A ameaça terrorista iraniana

Paulo Casaca, em Bruxelas
Paulo Casaca, em Bruxelas
Foi deputado no Parlamento Europeu de 1999 a 2009, na Assembleia da República em 1992-1993 e na Assembleia Regional dos Açores em 1990-1991. Foi professor convidado no ISEG 1995-1996, bem como no ISCAL. É autor de alguns livros em economia e relações internacionais.

Será que a independência das instituições policiais e judiciais será suficiente para furar a lógica dos dirigentes políticos europeus de tudo ceder perante Teerão, seja por interesses particulares seja porque, apesar de quarenta anos de lições, continuam a não entender que o apaziguamento não funciona? E qual vai ser a atitude de Portugal, que ocupa agora a presidência da União Europeia?

  1. O atentado falhado de 2018 em Paris

Foi adiada para 4 de Fevereiro a leitura da sentença há muito marcada para dia 22 de Janeiro do Tribunal Criminal de Antuérpia sobre a inculpação do Ministério Público belga contra um diplomata iraniano acreditado em Viena de Áustria por dirigir uma célula terrorista que planeou um atentado terrorista falhado nos arredores de Paris a que fiz referência na edição do Tornado de 30 de novembro passado.





As provas do crime são absolutamente esmagadoras, com os restantes réus a confessar a sua participação no atentado e com o diplomata – filmado a entregar a bomba aos executantes – a recusar-se a comparecer em Tribunal, alegando os dirigentes da teocracia iraniana que o seu julgamento seria contrário ao seu estatuto de imunidade diplomática.

A questão da imunidade diplomática foi já julgada pela justiça alemã no processo da sua extradição para a Bélgica, onde o diplomata foi preso. A justiça alemã naturalmente não considerou válida a imunidade diplomática do terrorista/diplomata dado que esta imunidade foi concedida apenas pelas autoridades austríacas para ser válida no seu território e não fora deste. Juridicamente, o argumento da imunidade é totalmente absurdo.

O crime foi na verdade desenvolvido em cinco países europeus. A bomba veio através de um voo comercial e em mala diplomática do Irão para a Áustria. O diplomata/terrorista entregou a bomba ao casal iraniano encarregue de a transportar para Paris no Luxemburgo. O casal iraniano com residência em Antuérpia foi interceptado em Bruxelas a caminho de Paris, onde se encontrava o último elemento da célula com acesso à área VIP da reunião onde se encontravam muitas centenas de políticos do mundo inteiro e onde a bomba deveria ter explodido. O diplomata/terrorista, por sua vez, foi interceptado na Alemanha antes de atravessar a fronteira para a Áustria.

O grupo terrorista que estava sob vigilância apertada há já bastante tempo foi filmado e seguido em praticamente todos os pormenores pelas forças policiais de todos estes países europeus que se coordenaram de forma exemplar para poder prevenir o crime.

## DADOS DISPONÍVEIS
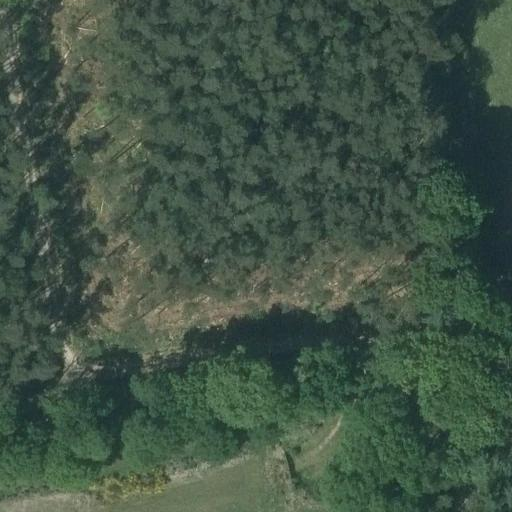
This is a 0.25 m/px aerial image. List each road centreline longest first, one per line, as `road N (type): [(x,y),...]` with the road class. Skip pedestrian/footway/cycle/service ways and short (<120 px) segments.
road 1 (track): [(456,511),(459,361),(448,327),(100,371),(83,372),(63,356),(0,12)]
road 2 (track): [(456,334),(460,270),(511,236)]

## TAREFAS A REALIZAR
- A) Reproduza fielmente o trecho do texto sobre a ameaça terrorista iraniana que vai de "As provas do" a "de imunidade diplomática.".
- B) Reescreva em forma de lista o parágrafo do texto sobre a ameaça terrorista iraniana que começa por "O crime foi na verdade desenvolvido", conservando os factos principais.
- C) Segundo o texto sobre a ameaça terrorista iraniana, por que razão a justiça alemã não considerou válida a imunidade diplomática do diplomata? Responda em uma a três frases.

## RESPOSTAS DO EXERCÍCIO
- A)
As provas do crime são absolutamente esmagadoras, com os restantes réus a confessar a sua participação no atentado e com o diplomata – filmado a entregar a bomba aos executantes – a recusar-se a comparecer em Tribunal, alegando os dirigentes da teocracia iraniana que o seu julgamento seria contrário ao seu estatuto de imunidade diplomática.

- B)
- O crime envolveu cinco países europeus.
- A bomba seguiu do Irão para a Áustria num voo comercial, em mala diplomática.
- No Luxemburgo, o diplomata entregou a bomba ao casal iraniano encarregado de a levar para Paris.
- O casal, residente em Antuérpia, foi interceptado em Bruxelas a caminho de Paris.
- Em Paris estava o último elemento da célula, com acesso à área VIP da reunião onde a bomba deveria ter explodido e onde se encontravam muitas centenas de políticos do mundo inteiro.
- O diplomata foi interceptado na Alemanha antes de atravessar a fronteira para a Áustria.

- C) A justiça alemã não considerou válida essa imunidade porque ela tinha sido concedida apenas pelas autoridades austríacas. Por isso, valia somente no território da Áustria e não fora dele.